For a control group, the researchers identified 37 mildly symptomatic COVID-19 patients matched to the asymptomatic group for age, sex, and comorbidity. For further comparisons, they also selected 37 sex- and age-matched individuals who tested negative. The median age of the asymptomatic patients was 41 years and 22 were women.

Antibody levels dropped 70%
One of the main findings was that IgG levels in 93% (28/30) of the asymptomatic group and 97% (30/31) of the symptomatic group decreased considerably during the early convalescence phase (at 8 weeks after the hospital discharge). Antibody levels fell 71.1% in asymptomatic patients and 76.2% in the symptomatic group.

"Additionally, 40.0% (12/30) of asymptomatic individuals, but only 12.9% (4/31) of symptomatic individuals, became IgG seronegative" during that time, the report says.

The researchers also found decreases in specific neutralizing antibodies (antibodies that can neutralize a pathogen on their own, without the help of other elements of the immune system), but the decreases were not as great as with IgG.

Decreases in neutralizing antibodies were observed in 81% (30/37) of the asymptomatic group and 62% (23/37) of the symptomatic group.
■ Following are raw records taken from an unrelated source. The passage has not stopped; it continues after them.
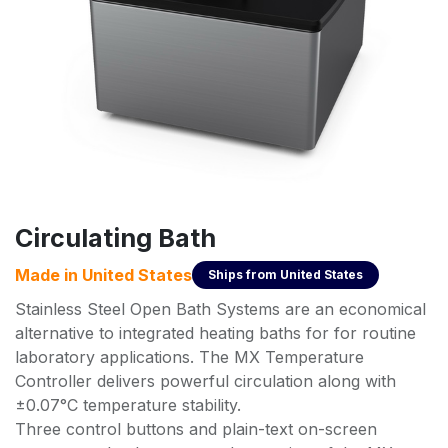
Circulating Bath
Made in
United States
Ships from
United States
Stainless Steel Open Bath Systems are an economical
alternative to integrated heating baths for for routine
laboratory applications. The MX Temperature
Controller delivers powerful circulation along with
±0.07°C temperature stability.
Three control buttons and plain-text on-screen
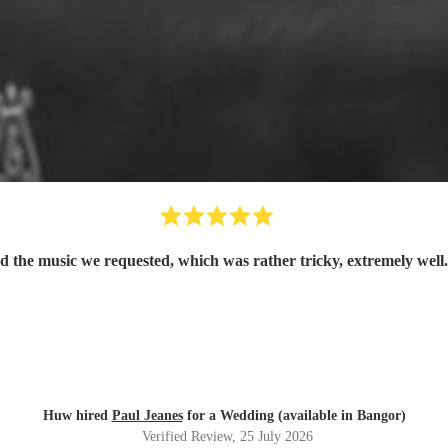
d the music we requested, which was rather tricky, extremely well
Huw hired
Paul Jeanes
for a Wedding (available in Bangor)
Verified Review
, 25 July 2026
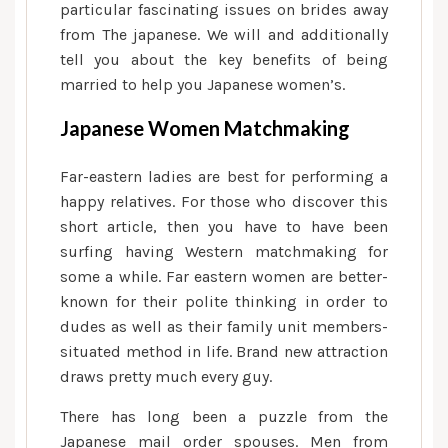
particular fascinating issues on brides away
from The japanese. We will and additionally
tell you about the key benefits of being
married to help you Japanese women’s.
Japanese Women Matchmaking
Far-eastern ladies are best for performing a
happy relatives. For those who discover this
short article, then you have to have been
surfing having Western matchmaking for
some a while. Far eastern women are better-
known for their polite thinking in order to
dudes as well as their family unit members-
situated method in life.
Brand new attraction
draws pretty much every guy.
There has long been a puzzle from the
Japanese mail order spouses. Men from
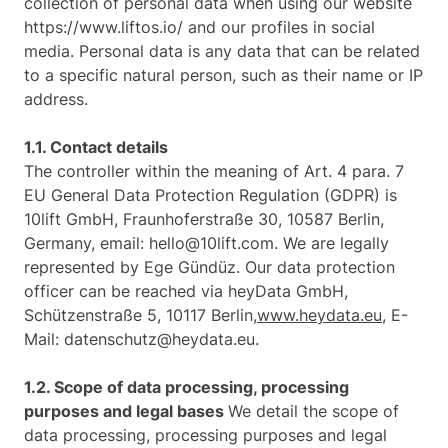
collection of personal data when using our website
https://www.liftos.io/ and our profiles in social
media. Personal data is any data that can be related
to a specific natural person, such as their name or IP
address.
1.1. Contact details
The controller within the meaning of Art. 4 para. 7
EU General Data Protection Regulation (GDPR) is
10lift GmbH, Fraunhoferstraße 30, 10587 Berlin,
Germany, email: hello@10lift.com. We are legally
represented by Ege Gündüz. Our data protection
officer can be reached via heyData GmbH,
Schützenstraße 5, 10117 Berlin,
www.heydata.eu
, E-
Mail: datenschutz@heydata.eu.
1.2. Scope of data processing, processing
purposes and legal bases
We detail the scope of
data processing, processing purposes and legal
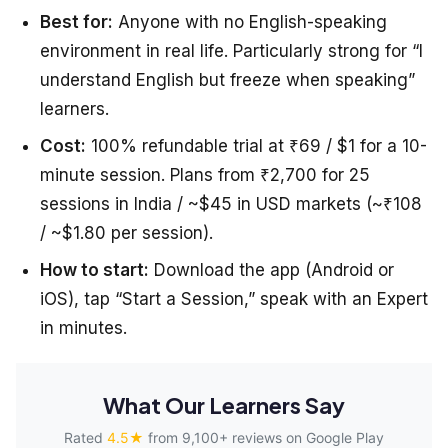
Best for:
Anyone with no English-speaking
environment in real life. Particularly strong for “I
understand English but freeze when speaking”
learners.
Cost:
100% refundable trial at ₹69 / $1 for a 10-
minute session. Plans from ₹2,700 for 25
sessions in India / ~$45 in USD markets (~₹108
/ ~$1.80 per session).
How to start:
Download the app (Android or
iOS), tap “Start a Session,” speak with an Expert
in minutes.
What Our Learners Say
Rated
4.5★
from 9,100+ reviews on Google Play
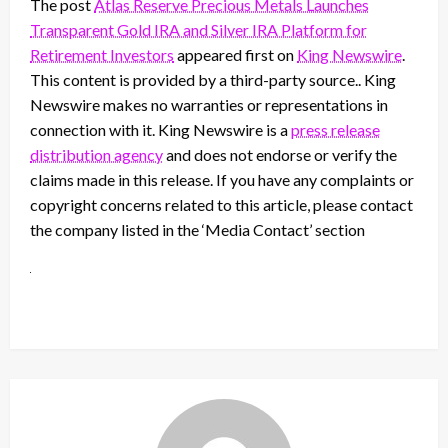
The post
Atlas Reserve Precious Metals Launches
Transparent Gold IRA and Silver IRA Platform for
Retirement Investors
appeared first on
King Newswire
.
This content is provided by a third-party source.. King
Newswire makes no warranties or representations in
connection with it. King Newswire is a
press release
distribution agency
and does not endorse or verify the
claims made in this release. If you have any complaints or
copyright concerns related to this article, please contact
the company listed in the ‘Media Contact’ section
The mean decreases in the level of antibodies were 8.3% in the asymptomatic group and 11.7% in the symptomatic patients.

The report also notes that IgG levels were significantly higher in symptomatic patients than in asymptomatic patients in the acute and convalescent phases of infection.

Longer shedding in the asymptomatic group
In other findings, the researchers said that asymptomatic patients shed the virus for longer than symptomatic patients, a median of 19 days versus 14 days. But they cautioned that detectable viral shedding does not necessarily mean that the viral particles spread were infectious.

The researchers also measured the levels of various cytokines and chemokines in the patients and concluded that "asymptomatic individuals had a reduced inflammatory response characterized by low circulating concentrations of cytokines and chemokines."

The authors note that their findings contrast with what is known about the duration of antibodies against two other key coronaviruses, SARS-CoV, which causes severe acute respiratory syndrome (SARS) and MERS-CoV (respiratory syndrome coronavirus). Middle East). Previous findings indicate that antibodies to these viruses last at least a year and often longer, they said.

Combined with certain previous findings on COVID-19 antibodies, the researchers concluded that their results "could indicate the risks of using COVID-19 'immunity passports' and support the prolongation of public health interventions, including social distancing, hygiene, isolation of the elderly - risk groups and generalized evidence ".

The study did not address cellular immunity to COVID-19, that is, immune responses that involve T cells rather than antibodies. Some previous studies have found SARS-CoV-specific T cells in a high percentage of convalescent COVID-19 patients.